A Pledged-Asset Mortgage is also called an Asset Backed or Integrated Mortgage. This special facility favors individuals with adequate financial means who can afford to meet mortgage repayment obligations comfortably; however, they might have made some financial investments that limit them from taking on other financial obligations. Lenders use Pledged Asset Mortgages in such cases, as one's financial asset base or any other investment portfolio can be considered as collateral. This is advantageous as it makes use of financial assets and yet does not require any down payment in order to receive the loan.

Asset-Based Mortgage allows borrowers to take advantage of investments that promise higher rates of return when compared to the mortgage interest rates. It is a good way to protect the expected capital gains that might have been lost if the assets were to be converted to cash. This type of mortgage can be ideal when you want to help a friend or relative secure a home loan.

When you pledge against your financial assets, a special pledge account that is maintained by the lender will be opened so that a percentage of your proposed undertaking can be transferred to it. The securities in this account still belong t
o the borrower who is allowed to make some trades, but this account has certain limitations since it is supposed to provide some percent guarantee for the mortgage. The lender usually has a say when it comes to withdrawals or transfers from the pledge account. The acceptable pledged asset portion should be 130 percent so that the account covers the required 39 percent of the loan. Borrowers face some risks; if the pledged asset percentage falls below 110 then the borrower has to make another undertaking to meet this pledge requirement. Also the lender can make a margin or collateral call to increase these levels when they are not comfortable with the securities held. However, having diversified investments might protect you from facing such lender decisions.

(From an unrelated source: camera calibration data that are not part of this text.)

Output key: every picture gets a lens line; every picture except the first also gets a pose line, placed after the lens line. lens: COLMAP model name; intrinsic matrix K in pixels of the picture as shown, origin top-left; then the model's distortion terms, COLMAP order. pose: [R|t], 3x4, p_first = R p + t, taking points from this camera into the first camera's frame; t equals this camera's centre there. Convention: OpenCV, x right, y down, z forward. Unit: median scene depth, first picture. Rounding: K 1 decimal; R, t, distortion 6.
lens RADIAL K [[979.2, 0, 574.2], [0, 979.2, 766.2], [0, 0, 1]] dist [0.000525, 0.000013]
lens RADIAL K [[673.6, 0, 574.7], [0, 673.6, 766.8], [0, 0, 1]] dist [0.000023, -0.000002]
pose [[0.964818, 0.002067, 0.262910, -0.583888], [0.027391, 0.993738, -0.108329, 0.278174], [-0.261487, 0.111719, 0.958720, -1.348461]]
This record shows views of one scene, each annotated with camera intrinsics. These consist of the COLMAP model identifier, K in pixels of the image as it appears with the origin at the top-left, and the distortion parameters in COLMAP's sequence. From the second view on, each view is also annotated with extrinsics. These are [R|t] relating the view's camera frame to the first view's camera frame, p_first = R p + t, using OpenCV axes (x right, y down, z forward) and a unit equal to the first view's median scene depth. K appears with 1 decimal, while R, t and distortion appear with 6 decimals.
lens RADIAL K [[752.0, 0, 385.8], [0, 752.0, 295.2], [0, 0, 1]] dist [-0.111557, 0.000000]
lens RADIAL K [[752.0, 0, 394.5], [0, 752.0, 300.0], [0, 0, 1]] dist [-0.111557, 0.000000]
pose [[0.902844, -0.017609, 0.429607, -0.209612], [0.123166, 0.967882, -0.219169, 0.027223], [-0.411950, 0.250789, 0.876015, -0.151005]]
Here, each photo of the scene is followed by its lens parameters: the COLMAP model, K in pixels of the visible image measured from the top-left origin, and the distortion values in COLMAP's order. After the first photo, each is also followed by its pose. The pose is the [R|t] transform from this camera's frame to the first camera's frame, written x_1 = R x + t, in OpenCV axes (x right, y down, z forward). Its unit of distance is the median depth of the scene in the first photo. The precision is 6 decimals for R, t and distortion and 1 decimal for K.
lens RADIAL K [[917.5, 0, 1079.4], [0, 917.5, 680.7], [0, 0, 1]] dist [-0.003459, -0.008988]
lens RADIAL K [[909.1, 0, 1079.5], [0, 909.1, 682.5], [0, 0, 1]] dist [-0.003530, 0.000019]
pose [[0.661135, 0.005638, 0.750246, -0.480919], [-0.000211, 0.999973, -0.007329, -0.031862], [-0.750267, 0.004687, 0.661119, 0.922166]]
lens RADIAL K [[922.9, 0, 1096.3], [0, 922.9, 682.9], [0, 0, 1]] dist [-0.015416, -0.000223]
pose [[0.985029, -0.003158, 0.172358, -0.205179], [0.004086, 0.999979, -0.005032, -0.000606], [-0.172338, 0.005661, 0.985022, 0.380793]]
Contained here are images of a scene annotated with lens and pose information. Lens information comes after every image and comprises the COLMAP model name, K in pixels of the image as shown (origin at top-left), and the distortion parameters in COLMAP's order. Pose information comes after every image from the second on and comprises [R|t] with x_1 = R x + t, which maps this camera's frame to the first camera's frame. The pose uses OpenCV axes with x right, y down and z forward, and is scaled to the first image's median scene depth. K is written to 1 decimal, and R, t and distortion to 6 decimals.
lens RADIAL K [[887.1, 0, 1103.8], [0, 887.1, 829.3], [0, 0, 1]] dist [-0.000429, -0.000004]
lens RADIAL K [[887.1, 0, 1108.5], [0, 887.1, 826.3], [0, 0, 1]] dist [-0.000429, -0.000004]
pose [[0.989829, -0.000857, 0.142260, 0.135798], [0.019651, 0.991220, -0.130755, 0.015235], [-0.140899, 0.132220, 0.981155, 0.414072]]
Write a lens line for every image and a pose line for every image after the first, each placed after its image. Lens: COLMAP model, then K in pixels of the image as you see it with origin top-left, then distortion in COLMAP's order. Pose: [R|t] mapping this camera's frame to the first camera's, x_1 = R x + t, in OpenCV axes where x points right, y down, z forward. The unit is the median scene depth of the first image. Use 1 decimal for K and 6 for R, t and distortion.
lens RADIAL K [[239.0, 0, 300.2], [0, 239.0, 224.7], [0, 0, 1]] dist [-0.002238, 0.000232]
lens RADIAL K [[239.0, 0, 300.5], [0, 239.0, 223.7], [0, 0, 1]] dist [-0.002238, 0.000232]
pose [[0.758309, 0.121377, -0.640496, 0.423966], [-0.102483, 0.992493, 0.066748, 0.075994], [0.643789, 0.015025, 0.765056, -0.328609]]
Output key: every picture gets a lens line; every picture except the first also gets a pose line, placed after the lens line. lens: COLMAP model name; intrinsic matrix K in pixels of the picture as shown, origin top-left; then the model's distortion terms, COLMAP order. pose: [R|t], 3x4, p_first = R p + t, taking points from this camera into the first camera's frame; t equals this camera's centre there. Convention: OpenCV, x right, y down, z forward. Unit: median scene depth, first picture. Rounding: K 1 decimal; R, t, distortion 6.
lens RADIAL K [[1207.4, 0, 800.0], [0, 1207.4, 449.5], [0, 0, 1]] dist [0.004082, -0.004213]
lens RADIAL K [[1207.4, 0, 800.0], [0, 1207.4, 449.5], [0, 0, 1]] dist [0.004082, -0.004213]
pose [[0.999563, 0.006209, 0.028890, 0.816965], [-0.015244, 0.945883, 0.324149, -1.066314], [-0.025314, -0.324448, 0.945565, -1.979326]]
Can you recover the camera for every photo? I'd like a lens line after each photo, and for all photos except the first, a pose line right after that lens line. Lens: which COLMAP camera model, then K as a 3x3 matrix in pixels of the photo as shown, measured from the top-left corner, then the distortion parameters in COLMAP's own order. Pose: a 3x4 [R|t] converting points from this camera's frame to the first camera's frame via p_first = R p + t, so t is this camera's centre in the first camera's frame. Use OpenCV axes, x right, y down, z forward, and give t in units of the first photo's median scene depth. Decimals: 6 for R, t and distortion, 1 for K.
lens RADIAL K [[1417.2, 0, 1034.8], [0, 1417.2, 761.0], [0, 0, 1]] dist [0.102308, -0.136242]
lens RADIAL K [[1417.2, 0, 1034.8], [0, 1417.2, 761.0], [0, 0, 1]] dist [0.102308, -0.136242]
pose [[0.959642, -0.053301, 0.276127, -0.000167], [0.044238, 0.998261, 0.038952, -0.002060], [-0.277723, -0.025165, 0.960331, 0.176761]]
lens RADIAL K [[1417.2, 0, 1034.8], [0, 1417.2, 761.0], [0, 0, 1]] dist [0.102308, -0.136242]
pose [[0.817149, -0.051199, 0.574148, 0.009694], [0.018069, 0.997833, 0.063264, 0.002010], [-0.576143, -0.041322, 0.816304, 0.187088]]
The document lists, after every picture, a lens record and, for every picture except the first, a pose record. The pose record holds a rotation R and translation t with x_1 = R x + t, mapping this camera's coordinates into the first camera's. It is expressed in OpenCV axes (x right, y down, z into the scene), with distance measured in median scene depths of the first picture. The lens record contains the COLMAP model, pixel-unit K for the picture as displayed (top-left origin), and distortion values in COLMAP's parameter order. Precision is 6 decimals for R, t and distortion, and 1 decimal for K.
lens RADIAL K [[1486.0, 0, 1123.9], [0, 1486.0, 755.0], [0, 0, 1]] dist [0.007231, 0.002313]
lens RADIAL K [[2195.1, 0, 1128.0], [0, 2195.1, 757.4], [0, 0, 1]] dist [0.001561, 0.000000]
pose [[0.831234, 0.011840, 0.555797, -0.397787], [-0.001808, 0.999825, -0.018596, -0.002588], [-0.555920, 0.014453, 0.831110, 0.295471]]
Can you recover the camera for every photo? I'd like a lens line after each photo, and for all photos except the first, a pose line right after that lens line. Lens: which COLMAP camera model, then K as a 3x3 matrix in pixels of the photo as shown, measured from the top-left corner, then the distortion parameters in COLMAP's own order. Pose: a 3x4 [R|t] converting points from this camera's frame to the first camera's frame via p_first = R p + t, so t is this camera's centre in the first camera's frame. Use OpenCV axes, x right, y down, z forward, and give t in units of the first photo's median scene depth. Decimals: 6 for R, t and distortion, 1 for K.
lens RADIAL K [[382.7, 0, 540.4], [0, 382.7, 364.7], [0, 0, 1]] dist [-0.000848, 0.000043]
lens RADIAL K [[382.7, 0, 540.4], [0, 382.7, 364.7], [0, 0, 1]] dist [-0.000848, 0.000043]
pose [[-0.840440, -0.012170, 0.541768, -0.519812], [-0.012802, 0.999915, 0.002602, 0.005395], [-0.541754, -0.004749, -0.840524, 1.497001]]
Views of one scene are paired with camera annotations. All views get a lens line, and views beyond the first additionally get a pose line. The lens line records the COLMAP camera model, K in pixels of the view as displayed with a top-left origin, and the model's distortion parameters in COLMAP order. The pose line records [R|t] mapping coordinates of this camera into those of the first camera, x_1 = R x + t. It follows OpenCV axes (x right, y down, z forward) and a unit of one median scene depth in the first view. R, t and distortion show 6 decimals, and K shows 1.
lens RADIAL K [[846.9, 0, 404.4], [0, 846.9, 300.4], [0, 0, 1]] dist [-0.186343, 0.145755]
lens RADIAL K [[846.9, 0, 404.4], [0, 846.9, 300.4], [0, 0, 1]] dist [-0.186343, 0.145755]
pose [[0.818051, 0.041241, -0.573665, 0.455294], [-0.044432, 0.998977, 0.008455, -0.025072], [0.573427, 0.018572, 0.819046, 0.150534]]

In general, Pledged Asset Mortgages have really made a significant contribution in the mortgage lending scene. The facility can be advantageous to those high net borrowers who fit in this category but have low credit scores, high debt ratios or a loan to value that does not look favorable. On the other hand, this kind of mortgage is also ideal for individuals with good credit records, adequate financial means, and solid investment portfolios. No matter what your situation, though, it also pays to consult financial experts so that you can make your money work best for you.